Solch einen Tod hätte sich Winnetou, die Figur, die Pierre Brice unzählige Male verkörpert hat und mit der er identifiziert wird wie kein Zweiter, wohl gewünscht. Das Management des 86-Jährigen hat nun mitgeteilt, dass Brice in den Armen seiner Frau Hella in einem Pariser Krankenhaus gestorben ist, in das er gestern Abend eingeliefert worden war. Er starb an den Folgen einer Lungenentzündung.
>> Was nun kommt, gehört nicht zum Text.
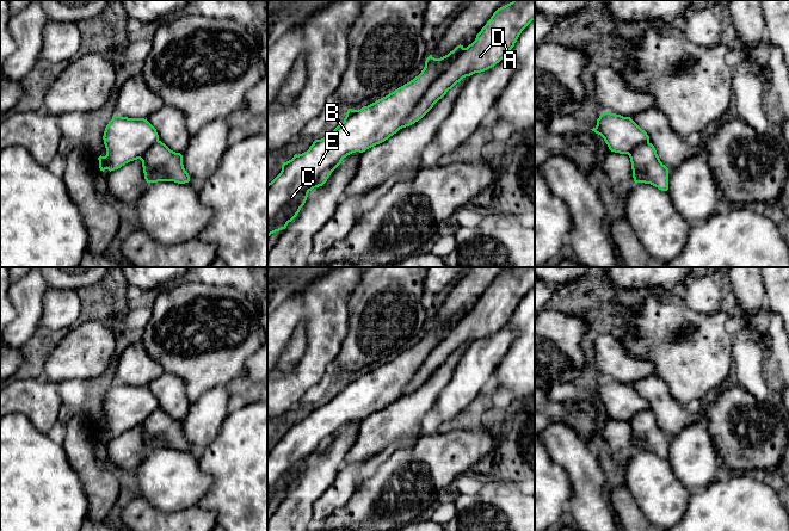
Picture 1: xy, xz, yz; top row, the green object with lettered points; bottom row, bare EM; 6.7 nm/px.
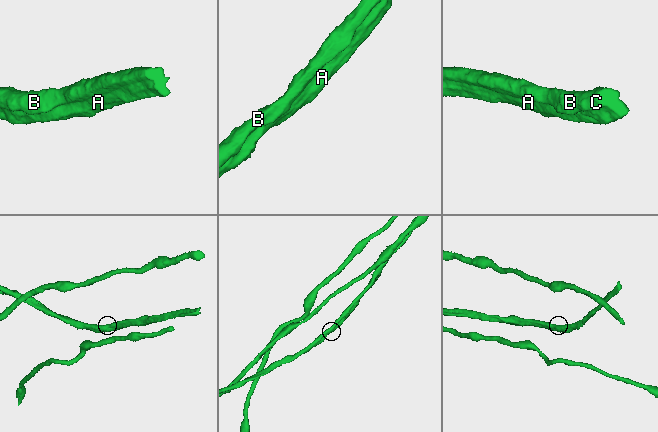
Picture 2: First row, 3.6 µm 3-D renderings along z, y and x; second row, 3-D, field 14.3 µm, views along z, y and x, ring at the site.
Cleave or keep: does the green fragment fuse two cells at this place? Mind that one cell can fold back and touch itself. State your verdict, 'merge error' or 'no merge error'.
merge error

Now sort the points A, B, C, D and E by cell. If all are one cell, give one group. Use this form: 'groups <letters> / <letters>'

Zuletzt hatte der Franzose mit seiner Frau im oberbayerischen Garmisch-Partenkirchen gelebt.
Der am 6. Februar 1929 im nordfranzösischen Brest geborene Pierre erlebte die Bombardierung der Stadt durch die Deutschen und arbeitete für den Widerstand als Botenjunge. Mit 19 Jahren meldete er sich freiwillig zum Indochina-Krieg. Später war er Fallschirmjäger im Algerienkrieg.
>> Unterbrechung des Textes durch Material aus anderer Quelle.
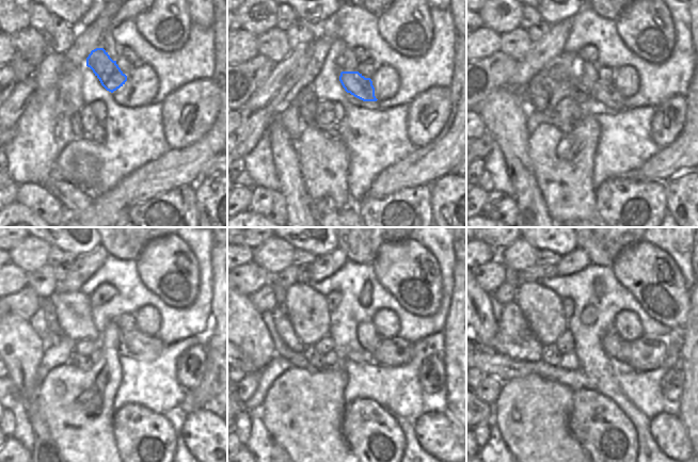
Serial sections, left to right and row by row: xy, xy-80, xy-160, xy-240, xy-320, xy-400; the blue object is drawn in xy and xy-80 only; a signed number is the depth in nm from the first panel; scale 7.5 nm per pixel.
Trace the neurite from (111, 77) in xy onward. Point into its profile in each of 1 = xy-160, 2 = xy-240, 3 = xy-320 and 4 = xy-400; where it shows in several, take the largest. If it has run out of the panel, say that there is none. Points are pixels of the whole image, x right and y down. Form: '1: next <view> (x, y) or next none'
1: next xy-160 (607, 94)
2: next xy-240 (145, 348)
3: next xy-320 (393, 352)
4: next xy-400 (648, 352)

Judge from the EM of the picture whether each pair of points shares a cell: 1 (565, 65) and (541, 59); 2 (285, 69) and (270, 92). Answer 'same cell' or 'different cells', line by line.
1: different cells
2: same cell

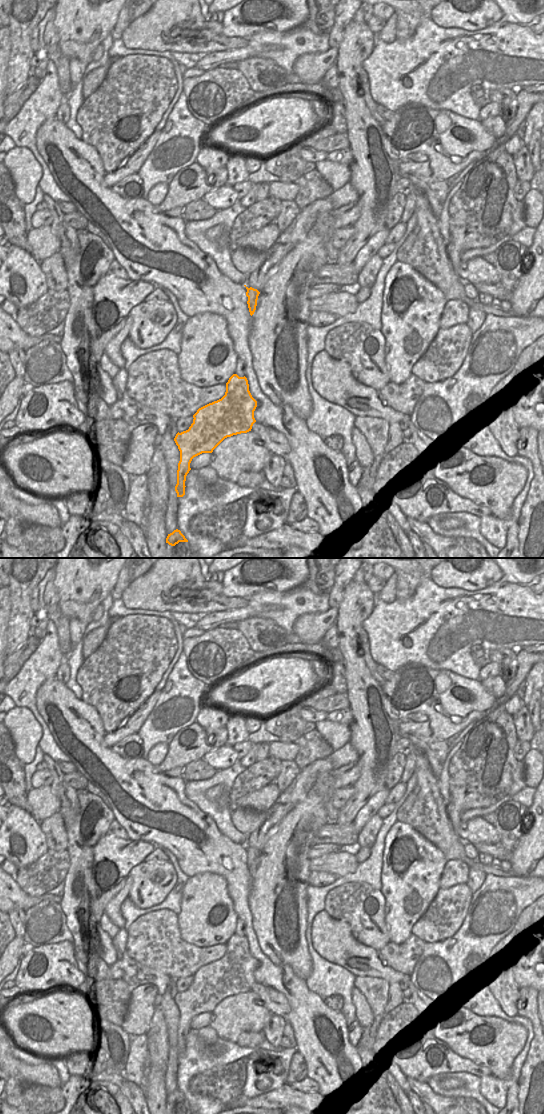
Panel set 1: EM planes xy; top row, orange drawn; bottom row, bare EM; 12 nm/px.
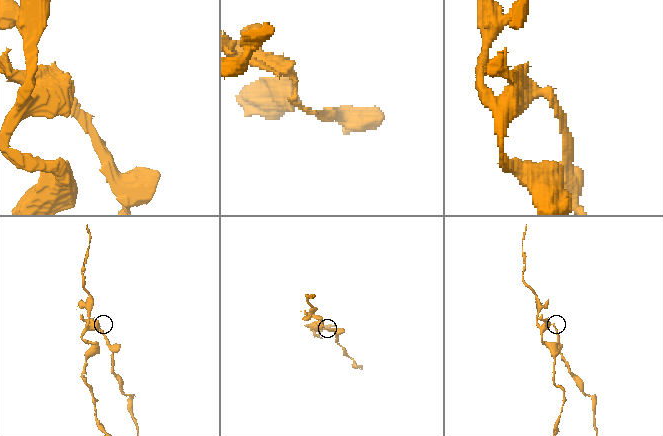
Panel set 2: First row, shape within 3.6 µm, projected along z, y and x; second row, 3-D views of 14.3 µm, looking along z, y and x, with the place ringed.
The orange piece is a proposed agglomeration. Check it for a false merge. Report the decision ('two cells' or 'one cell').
two cells

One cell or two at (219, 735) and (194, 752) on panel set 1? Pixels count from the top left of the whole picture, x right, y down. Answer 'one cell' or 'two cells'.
one cell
Nach einigen Auftritten als Photomodell und Tänzer begann er 1958 seine Karriere als Schauspieler im französischen Kino, die jedoch auf der Stelle trat. Ab 1960 ging er daher nach Italien, zwei Jahre darauf nach Spanien und kam dann in die Bundesrepublik. Produzent Horst Wendlandt hatte den damals 32-Jährigen in dem spanischen Film "Los Atracadores" gesehen. Wendtlandt bot dem Franzosen die Rolle als Apachen-Häuptling Winnetou in der Karl May-Verfilmung "Der Schatz am Silbersee" an. Die Rolle brachte ihm den Durchbruch. Bis 1968 spielte er in weiteren zehn deutschen Western Winnetou und wurde in Deutschland zum Star. Als er 1965 den Filmtod in "Winnetou 3" starb, war die Empörung bei Teilen des Publikums so groß, dass den Produzenten es nicht schwer fiel, ihn in "Old Shurehand" sofort wieder auferstehen zu lassen.
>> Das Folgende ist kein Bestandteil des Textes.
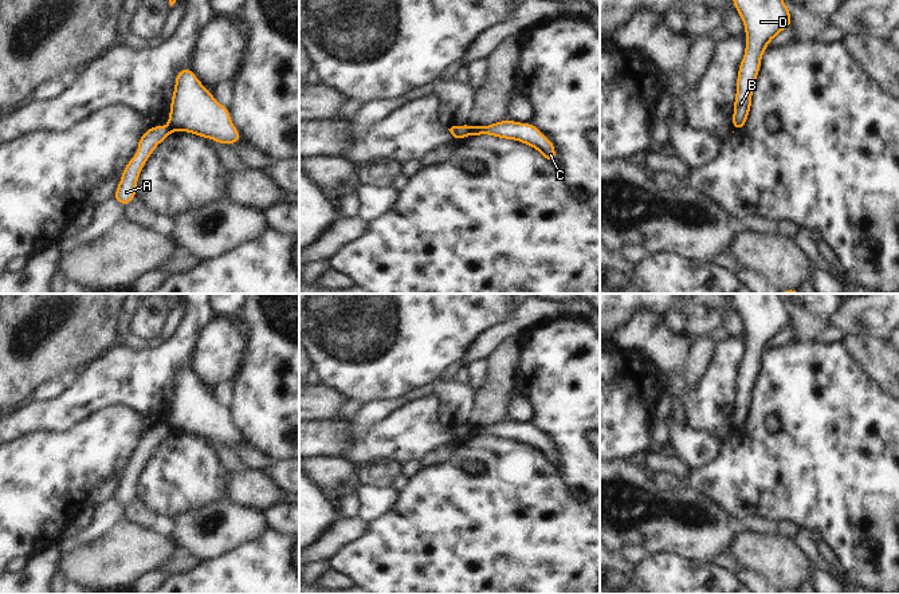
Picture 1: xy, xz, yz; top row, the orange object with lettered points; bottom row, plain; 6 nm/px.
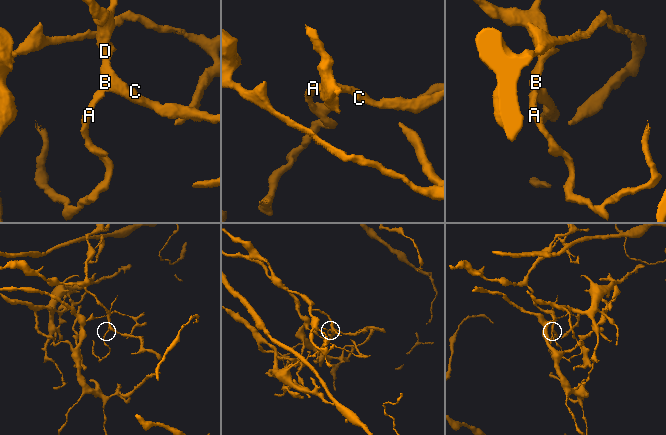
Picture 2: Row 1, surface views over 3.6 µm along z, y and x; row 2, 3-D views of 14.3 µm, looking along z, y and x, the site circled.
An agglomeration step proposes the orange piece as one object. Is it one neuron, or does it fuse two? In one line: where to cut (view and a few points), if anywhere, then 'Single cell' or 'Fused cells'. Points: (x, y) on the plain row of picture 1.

Nach Ende der Karl May-Streifen war er in den Siebzigern in einigen italienischen und französischen Produktionen zu sehen, so in "Die Puppe des Gangsters" von 1975 mit Sophia Loren, und spielte Theater. 1976 jedoch wurde der Mime "rückfällig" und schlüpfte wieder in seine berühmteste Rolle, als ihn die Karl-May-Festspiele im sauerländischen Elspe unter Vertrag nahmen. Es war eine win-win-Situation: Der Name Pierre Brice lockte Tausende an, und der Akteur war wieder so populär als zuvor. Von 1976 bis 1980 und 1982 bis 1986 wirkte er in Elspe mit. Das deutsche Fernsehen hing sich an die Winnetou-Renaissance und produzierte mit Antenne Paris die Co-Produktion "Mein Freund Winnetou" - diesmal an Originalschauplätzen der Geschichten in Mexiko, nicht wie die Kinofilme in Kroatien. Ab 1988 wechselte Brice zu den Elspe-Konkurrenten in Bad Segeberg zu den dortigen Karl May-Festspielen, wo er bis 1991 die edle Rothaut gab.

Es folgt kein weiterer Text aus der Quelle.